_THE RECORDS:_
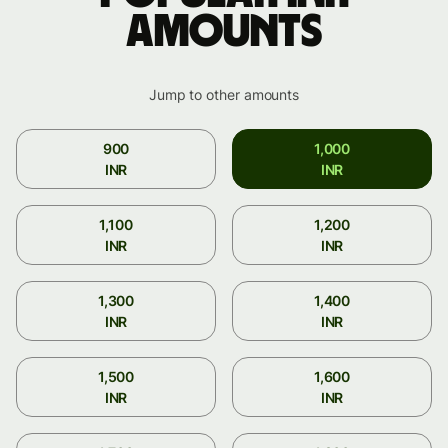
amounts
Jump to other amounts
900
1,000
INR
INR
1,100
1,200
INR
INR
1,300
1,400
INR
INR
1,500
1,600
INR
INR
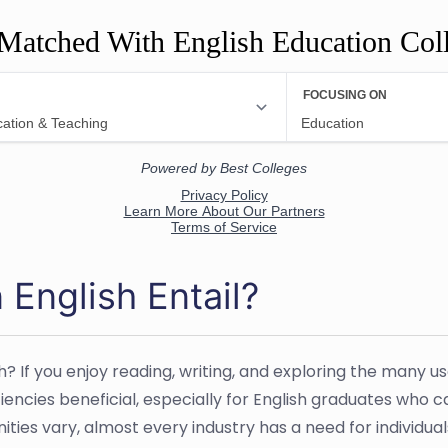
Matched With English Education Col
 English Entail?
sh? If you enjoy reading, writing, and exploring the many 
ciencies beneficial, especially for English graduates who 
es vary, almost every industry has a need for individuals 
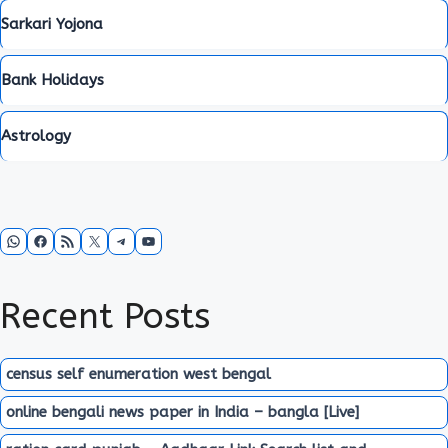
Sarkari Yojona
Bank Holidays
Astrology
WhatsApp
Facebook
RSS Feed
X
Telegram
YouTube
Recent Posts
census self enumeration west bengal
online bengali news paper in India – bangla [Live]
* * *
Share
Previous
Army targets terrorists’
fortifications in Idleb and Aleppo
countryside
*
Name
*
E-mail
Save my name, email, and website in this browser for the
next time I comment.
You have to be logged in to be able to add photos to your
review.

_AIM OF THE TASK:_ The answer must consist of every line from the data that contains the word "English".

_ANSWER SECTION:_
Matched With English Education Col
 English Entail?
ciencies beneficial, especially for English graduates who 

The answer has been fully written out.